Jetzt wird 2016 nach dem Bienensterben auch noch als das Jahr des großen Demoskopenversagens in die Geschichtsbücher eingehen. Wohl selten haben so viele Experten in allen möglichen Ländern derart einhellig falsch gelegen wie in diesem Jahr. Aber zu einer ignoranten, abgehobenen und die Lebensrealitäten der Bürger missverstehenden Politik gehört eben auch eine solche Journaille. Das kommt eben davon, wenn Politiker und Journalisten zulange miteinander im Bett gelegen haben. So ist das bei Verliebten. Die bekommen von der Außenwelt ja auch nichts mit!

Tja… Und die Annahme, dass die Hälfte aller US-Amerikaner weiße dicke alte sexistische ausländerfeindliche ungebildete männliche Idioten aus dem Mittleren Westen sind, überzeugt leider auch nicht so richtig. Auch wenn es noch so schlüssig erscheint…
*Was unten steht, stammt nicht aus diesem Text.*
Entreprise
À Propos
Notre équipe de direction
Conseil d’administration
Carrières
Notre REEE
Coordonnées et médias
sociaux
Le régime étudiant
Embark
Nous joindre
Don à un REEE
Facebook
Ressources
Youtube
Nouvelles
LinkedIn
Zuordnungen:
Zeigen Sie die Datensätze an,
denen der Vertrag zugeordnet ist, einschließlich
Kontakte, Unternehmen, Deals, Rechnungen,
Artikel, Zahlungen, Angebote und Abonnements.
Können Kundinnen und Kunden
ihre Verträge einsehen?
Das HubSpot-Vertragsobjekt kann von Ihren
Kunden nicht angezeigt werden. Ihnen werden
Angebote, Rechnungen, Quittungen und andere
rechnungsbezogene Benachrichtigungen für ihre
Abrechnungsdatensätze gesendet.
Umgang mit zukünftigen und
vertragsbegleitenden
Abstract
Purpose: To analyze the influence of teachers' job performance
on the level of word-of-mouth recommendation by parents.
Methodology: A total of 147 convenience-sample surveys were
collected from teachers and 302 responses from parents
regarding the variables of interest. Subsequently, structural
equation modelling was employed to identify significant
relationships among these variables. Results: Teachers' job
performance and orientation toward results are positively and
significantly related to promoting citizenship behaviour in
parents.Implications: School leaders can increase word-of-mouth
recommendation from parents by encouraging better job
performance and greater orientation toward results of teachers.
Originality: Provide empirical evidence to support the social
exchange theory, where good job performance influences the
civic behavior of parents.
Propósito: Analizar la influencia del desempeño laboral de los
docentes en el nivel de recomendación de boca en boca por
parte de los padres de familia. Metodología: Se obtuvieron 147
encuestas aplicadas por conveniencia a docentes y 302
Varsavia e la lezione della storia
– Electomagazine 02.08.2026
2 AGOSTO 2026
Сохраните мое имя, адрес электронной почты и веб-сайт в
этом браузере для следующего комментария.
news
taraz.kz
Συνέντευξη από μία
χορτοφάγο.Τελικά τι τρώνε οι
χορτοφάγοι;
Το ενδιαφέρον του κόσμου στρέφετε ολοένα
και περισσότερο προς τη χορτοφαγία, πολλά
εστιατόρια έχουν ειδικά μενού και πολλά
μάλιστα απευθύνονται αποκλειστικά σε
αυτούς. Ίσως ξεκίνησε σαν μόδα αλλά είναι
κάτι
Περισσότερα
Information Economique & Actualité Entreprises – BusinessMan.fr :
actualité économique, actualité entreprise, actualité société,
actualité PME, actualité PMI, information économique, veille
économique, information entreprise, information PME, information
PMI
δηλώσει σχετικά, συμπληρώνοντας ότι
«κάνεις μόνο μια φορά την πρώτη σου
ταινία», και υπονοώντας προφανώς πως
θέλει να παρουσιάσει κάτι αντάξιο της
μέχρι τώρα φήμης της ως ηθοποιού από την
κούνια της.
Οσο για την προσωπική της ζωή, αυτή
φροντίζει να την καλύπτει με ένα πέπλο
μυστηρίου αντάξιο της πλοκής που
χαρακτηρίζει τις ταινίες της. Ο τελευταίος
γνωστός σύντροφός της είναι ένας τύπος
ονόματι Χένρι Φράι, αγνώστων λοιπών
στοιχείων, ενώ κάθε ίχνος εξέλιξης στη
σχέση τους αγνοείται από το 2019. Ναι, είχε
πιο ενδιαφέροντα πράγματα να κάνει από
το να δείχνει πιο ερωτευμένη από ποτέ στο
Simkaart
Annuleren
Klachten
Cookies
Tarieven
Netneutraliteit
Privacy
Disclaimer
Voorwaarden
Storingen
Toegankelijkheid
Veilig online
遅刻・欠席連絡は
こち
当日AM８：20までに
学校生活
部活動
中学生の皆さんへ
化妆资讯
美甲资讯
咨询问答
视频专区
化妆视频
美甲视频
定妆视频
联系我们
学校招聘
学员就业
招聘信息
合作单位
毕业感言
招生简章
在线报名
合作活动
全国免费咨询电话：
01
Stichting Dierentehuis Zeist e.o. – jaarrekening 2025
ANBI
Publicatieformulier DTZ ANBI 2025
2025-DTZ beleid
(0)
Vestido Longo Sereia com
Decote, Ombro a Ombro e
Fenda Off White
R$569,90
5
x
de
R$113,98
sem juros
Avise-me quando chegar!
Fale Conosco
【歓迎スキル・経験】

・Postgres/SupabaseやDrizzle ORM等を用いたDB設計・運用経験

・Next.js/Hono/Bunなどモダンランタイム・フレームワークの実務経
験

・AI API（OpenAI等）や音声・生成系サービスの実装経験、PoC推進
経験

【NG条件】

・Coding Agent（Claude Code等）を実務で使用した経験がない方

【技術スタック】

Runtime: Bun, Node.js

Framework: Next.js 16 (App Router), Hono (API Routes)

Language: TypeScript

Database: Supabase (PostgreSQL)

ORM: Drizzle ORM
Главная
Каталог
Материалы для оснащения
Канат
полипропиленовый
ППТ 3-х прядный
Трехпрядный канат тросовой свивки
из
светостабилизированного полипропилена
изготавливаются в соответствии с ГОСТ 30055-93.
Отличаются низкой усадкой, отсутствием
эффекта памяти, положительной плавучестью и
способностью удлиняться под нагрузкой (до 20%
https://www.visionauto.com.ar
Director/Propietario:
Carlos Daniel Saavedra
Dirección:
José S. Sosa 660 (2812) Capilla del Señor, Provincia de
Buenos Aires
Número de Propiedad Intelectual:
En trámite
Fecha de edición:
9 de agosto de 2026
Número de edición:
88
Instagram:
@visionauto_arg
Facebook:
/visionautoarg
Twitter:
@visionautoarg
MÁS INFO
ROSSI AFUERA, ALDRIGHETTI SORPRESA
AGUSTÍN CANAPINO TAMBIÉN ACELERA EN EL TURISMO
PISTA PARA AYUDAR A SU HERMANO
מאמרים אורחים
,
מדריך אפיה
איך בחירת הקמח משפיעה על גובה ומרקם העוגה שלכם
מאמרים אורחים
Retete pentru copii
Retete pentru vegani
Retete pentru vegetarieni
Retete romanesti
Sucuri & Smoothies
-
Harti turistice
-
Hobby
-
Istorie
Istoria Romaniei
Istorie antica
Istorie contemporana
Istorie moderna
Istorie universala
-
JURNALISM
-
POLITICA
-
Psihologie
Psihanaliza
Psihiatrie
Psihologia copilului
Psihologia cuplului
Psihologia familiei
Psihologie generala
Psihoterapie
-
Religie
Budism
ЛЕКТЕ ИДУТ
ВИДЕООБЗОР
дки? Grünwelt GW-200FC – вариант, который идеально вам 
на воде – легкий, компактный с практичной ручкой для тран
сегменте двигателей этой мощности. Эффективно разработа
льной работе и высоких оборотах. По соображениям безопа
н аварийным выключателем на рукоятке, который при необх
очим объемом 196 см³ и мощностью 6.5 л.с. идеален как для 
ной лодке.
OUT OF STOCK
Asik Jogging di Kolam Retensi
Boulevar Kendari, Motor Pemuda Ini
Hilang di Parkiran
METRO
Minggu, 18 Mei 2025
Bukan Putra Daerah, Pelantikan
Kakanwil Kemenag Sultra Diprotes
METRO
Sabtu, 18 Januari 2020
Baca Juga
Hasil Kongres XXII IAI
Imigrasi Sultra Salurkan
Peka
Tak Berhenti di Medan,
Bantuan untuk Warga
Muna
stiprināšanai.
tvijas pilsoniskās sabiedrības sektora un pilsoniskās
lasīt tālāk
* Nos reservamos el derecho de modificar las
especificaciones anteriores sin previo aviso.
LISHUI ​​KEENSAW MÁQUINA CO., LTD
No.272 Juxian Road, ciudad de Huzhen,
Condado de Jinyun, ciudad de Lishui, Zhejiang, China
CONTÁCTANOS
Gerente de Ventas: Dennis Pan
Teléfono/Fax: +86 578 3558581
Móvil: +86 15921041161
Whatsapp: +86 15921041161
Aber jetzt haben alle, die bisher nichts verstanden haben, plötzlich alles verstanden und das Problem erkannt. Natürlich! Schwierig nur, dass es nichts hilft, bloß zu glauben, dass man etwas verstanden hat, wenn man dann doch einfach so weitermacht wie bisher, weil die Alternativlosigkeit der letzten Jahre alle Phantasie, dass tatsächlich ein anderes Leben möglich wäre, längst getötet hat. Stattdessen merkeln wir weiter! Und das ist nur wirklich die fleischgewordene Alternativlosigkeit!

Ich habe da ein schönes Zitat von Jakob Augstein gefunden: „Offenbar ist die Demokratie in ihrem derzeitigen Zustand kein geeignetes Instrument, um für Gerechtigkeit zu sorgen!“ Denn genau darin versagt sie, bei stetig wachsender sozialer Ungleichheit, seit zwanzig Jahren!

Wir brauchen ein lautes Ja zu Alternativen! Dann erkennen wir vielleicht, dass es neben der Alternative für Deutschland noch andere echte Alternativen für ein besseres Deutschland gibt! Linksblinker setzen!